**EXERCISE GOAL**
Throughout the listing below, show every line in which "Premium" occurs.

**INPUT DATA**
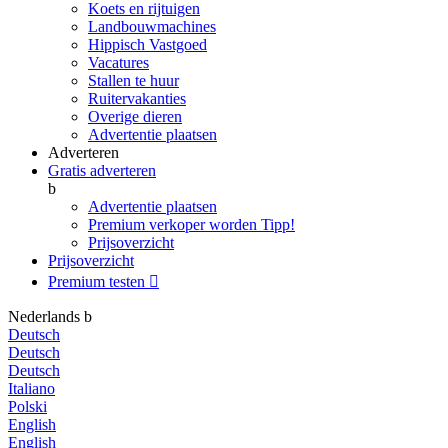
Koets en rijtuigen
Landbouwmachines
Hippisch Vastgoed
Vacatures
Stallen te huur
Ruitervakanties
Overige dieren
Advertentie plaatsen
Adverteren
Gratis adverteren
b
Advertentie plaatsen
Premium verkoper worden
Tipp!
Prijsoverzicht
Prijsoverzicht
Premium testen

Nederlands
b
Deutsch
Deutsch
Deutsch
Italiano
Polski
English
English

**COMPLETED EXERCISE**
Premium verkoper worden
Premium testen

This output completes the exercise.